In the case of an individual assessee whose total personal income is below the threshold limit of exemption and such income includes short-term capital gains arising on sale of listed equity shares on which STT has been paid, then will this short-term capital gain attract tax. The assessee does not claim any rebate for deduction under Chapter VI- A of the IT Act.

?Haridas Sambhat

Short-term capital gains can be adjusted against the balance available amount of threshold. For example, say a taxpayer has no other income but short-term capital gains of say Rs 2,20,000. Out of this Rs 2.20 lakh, he can adjust Rs 1.10 lakh against the basic exemption (Rs 1.50 lakh for FY 08-09) and pay tax on the balance.

Erstwhile UTI had launched a scheme – Senior Citizens Unit Plan (SCUP) mainly to provide hospitalisation cover on retirement. Depending upon the age of entry, a one-time premium was collected. The scheme was abruptly wound up during the last financial year. My question is as under.
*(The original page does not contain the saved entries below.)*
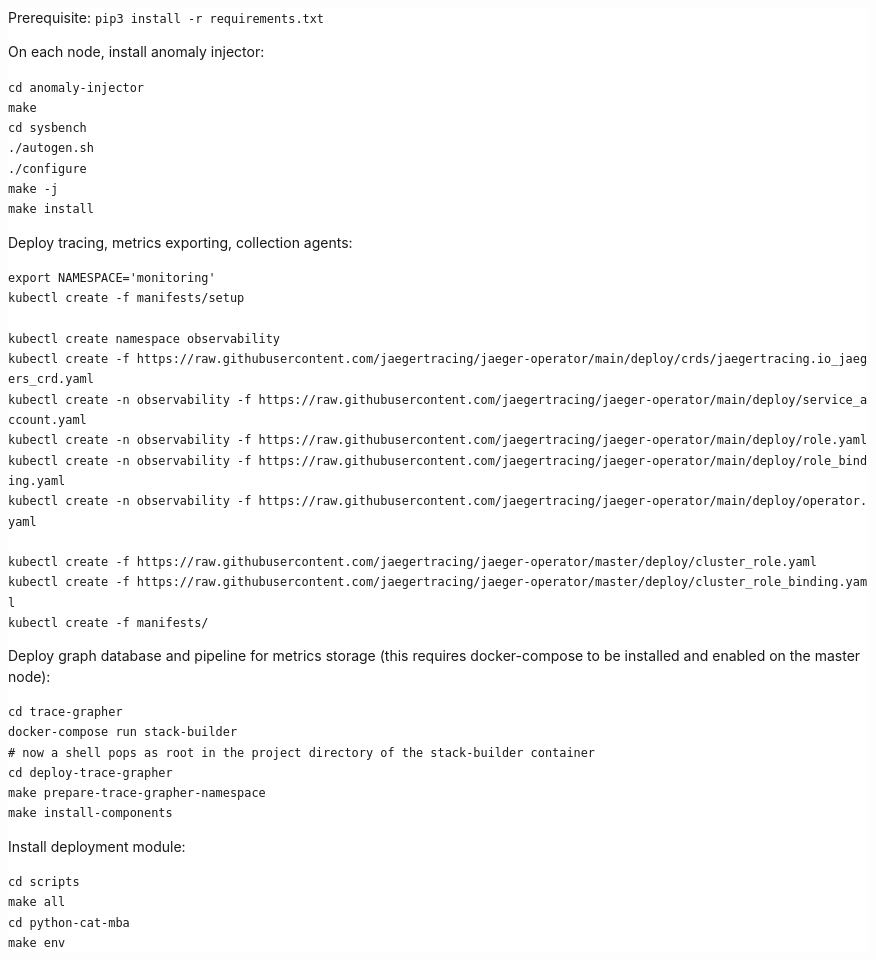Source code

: Prerequisite: `pip3 install -r requirements.txt`

On each node, install anomaly injector:

```
cd anomaly-injector
make
cd sysbench
./autogen.sh
./configure
make -j
make install
```

Deploy tracing, metrics exporting, collection agents:

```
export NAMESPACE='monitoring'
kubectl create -f manifests/setup

kubectl create namespace observability
kubectl create -f https://raw.githubusercontent.com/jaegertracing/jaeger-operator/main/deploy/crds/jaegertracing.io_jaegers_crd.yaml
kubectl create -n observability -f https://raw.githubusercontent.com/jaegertracing/jaeger-operator/main/deploy/service_account.yaml
kubectl create -n observability -f https://raw.githubusercontent.com/jaegertracing/jaeger-operator/main/deploy/role.yaml
kubectl create -n observability -f https://raw.githubusercontent.com/jaegertracing/jaeger-operator/main/deploy/role_binding.yaml
kubectl create -n observability -f https://raw.githubusercontent.com/jaegertracing/jaeger-operator/main/deploy/operator.yaml

kubectl create -f https://raw.githubusercontent.com/jaegertracing/jaeger-operator/master/deploy/cluster_role.yaml
kubectl create -f https://raw.githubusercontent.com/jaegertracing/jaeger-operator/master/deploy/cluster_role_binding.yaml
kubectl create -f manifests/
```

Deploy graph database and pipeline for metrics storage (this requires docker-compose to be installed and enabled on the master node):

```
cd trace-grapher
docker-compose run stack-builder
# now a shell pops as root in the project directory of the stack-builder container
cd deploy-trace-grapher
make prepare-trace-grapher-namespace
make install-components
```

Install deployment module:

```
cd scripts
make all
cd python-cat-mba
make env
```
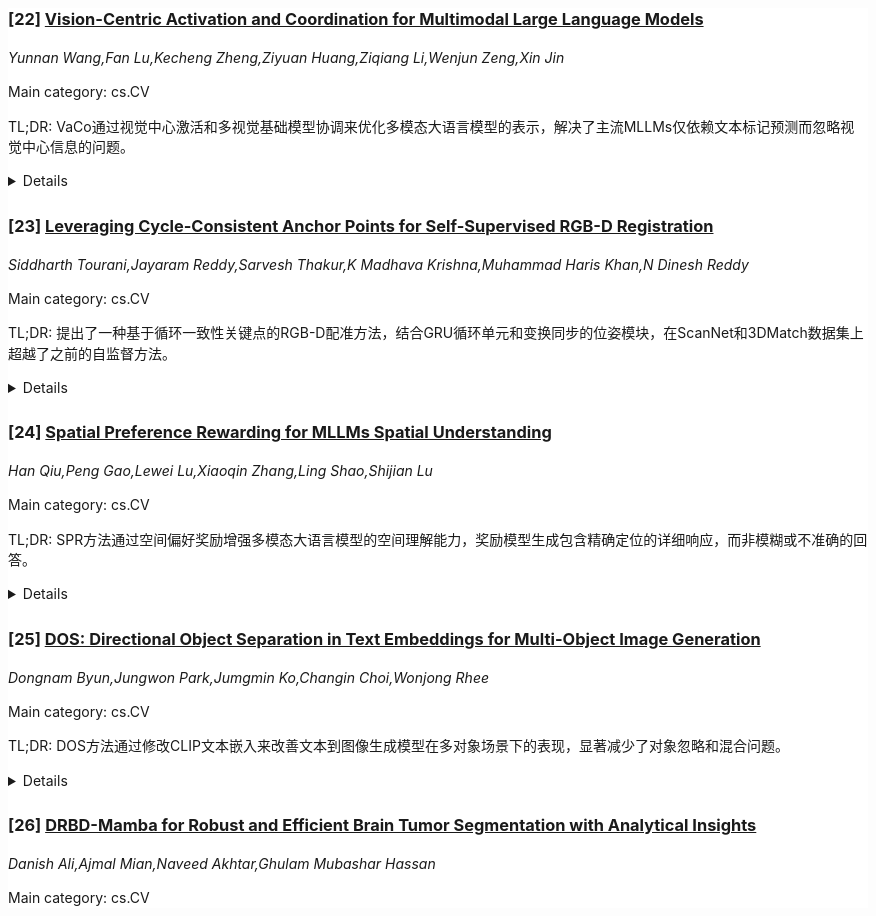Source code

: 
### [22] [Vision-Centric Activation and Coordination for Multimodal Large Language Models](https://arxiv.org/abs/2510.14349)
*Yunnan Wang,Fan Lu,Kecheng Zheng,Ziyuan Huang,Ziqiang Li,Wenjun Zeng,Xin Jin*

Main category: cs.CV

TL;DR: VaCo通过视觉中心激活和多视觉基础模型协调来优化多模态大语言模型的表示，解决了主流MLLMs仅依赖文本标记预测而忽略视觉中心信息的问题。


<details><summary>Details</summary></details>


### [23] [Leveraging Cycle-Consistent Anchor Points for Self-Supervised RGB-D Registration](https://arxiv.org/abs/2510.14354)
*Siddharth Tourani,Jayaram Reddy,Sarvesh Thakur,K Madhava Krishna,Muhammad Haris Khan,N Dinesh Reddy*

Main category: cs.CV

TL;DR: 提出了一种基于循环一致性关键点的RGB-D配准方法，结合GRU循环单元和变换同步的位姿模块，在ScanNet和3DMatch数据集上超越了之前的自监督方法。


<details><summary>Details</summary></details>


### [24] [Spatial Preference Rewarding for MLLMs Spatial Understanding](https://arxiv.org/abs/2510.14374)
*Han Qiu,Peng Gao,Lewei Lu,Xiaoqin Zhang,Ling Shao,Shijian Lu*

Main category: cs.CV

TL;DR: SPR方法通过空间偏好奖励增强多模态大语言模型的空间理解能力，奖励模型生成包含精确定位的详细响应，而非模糊或不准确的回答。


<details><summary>Details</summary></details>


### [25] [DOS: Directional Object Separation in Text Embeddings for Multi-Object Image Generation](https://arxiv.org/abs/2510.14376)
*Dongnam Byun,Jungwon Park,Jumgmin Ko,Changin Choi,Wonjong Rhee*

Main category: cs.CV

TL;DR: DOS方法通过修改CLIP文本嵌入来改善文本到图像生成模型在多对象场景下的表现，显著减少了对象忽略和混合问题。


<details><summary>Details</summary></details>


### [26] [DRBD-Mamba for Robust and Efficient Brain Tumor Segmentation with Analytical Insights](https://arxiv.org/abs/2510.14383)
*Danish Ali,Ajmal Mian,Naveed Akhtar,Ghulam Mubashar Hassan*

Main category: cs.CV
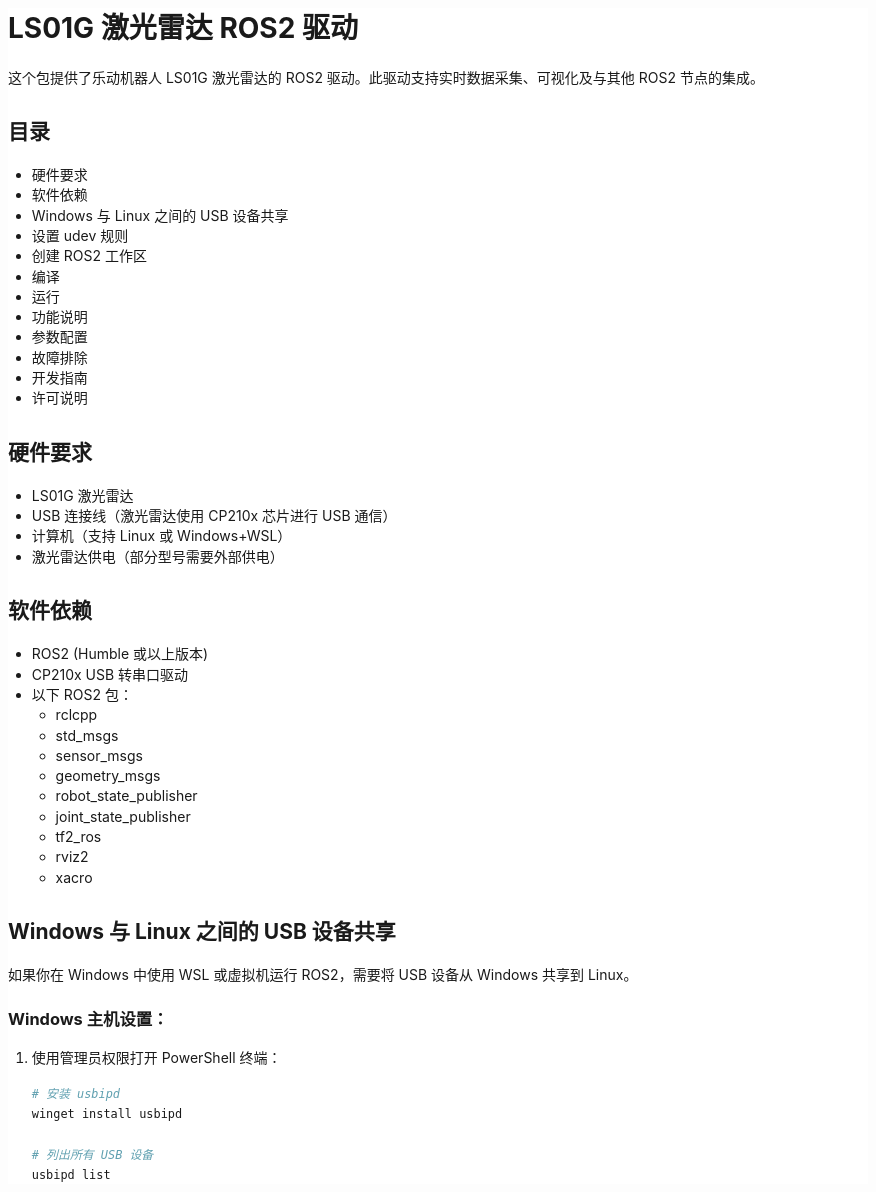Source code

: ﻿# LS01G 激光雷达 ROS2 驱动

这个包提供了乐动机器人 LS01G 激光雷达的 ROS2 驱动。此驱动支持实时数据采集、可视化及与其他 ROS2 节点的集成。

## 目录

- 硬件要求
- 软件依赖
- Windows 与 Linux 之间的 USB 设备共享
- 设置 udev 规则
- 创建 ROS2 工作区
- 编译
- 运行
- 功能说明
- 参数配置
- 故障排除
- 开发指南
- 许可说明

## 硬件要求

- LS01G 激光雷达
- USB 连接线（激光雷达使用 CP210x 芯片进行 USB 通信）
- 计算机（支持 Linux 或 Windows+WSL）
- 激光雷达供电（部分型号需要外部供电）

## 软件依赖

- ROS2 (Humble 或以上版本)
- CP210x USB 转串口驱动
- 以下 ROS2 包：
  - rclcpp
  - std_msgs
  - sensor_msgs
  - geometry_msgs
  - robot_state_publisher
  - joint_state_publisher
  - tf2_ros
  - rviz2
  - xacro

## Windows 与 Linux 之间的 USB 设备共享

如果你在 Windows 中使用 WSL 或虚拟机运行 ROS2，需要将 USB 设备从 Windows 共享到 Linux。

### Windows 主机设置：

1. 使用管理员权限打开 PowerShell 终端：

   ```powershell
   # 安装 usbipd
   winget install usbipd
   
   # 列出所有 USB 设备
   usbipd list
   ```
I joined the scheme on 01/01/95 with a one-time premium of Rs 2,600. On 28/03/08, I received the redemption proceeds of Rs, 11,963.79. What should be the tax treatment for the difference in the redemption and paid up price? Would the difference be LTCG or to be added to my income?

?Varadraj

This is a debt-based scheme and no STT is paid by UTI at its redemption. Consequently, LT gains arising out of a sale of debt-based units will continue to be taxed @10% without indexation or 20% with indexation, whichever is lower.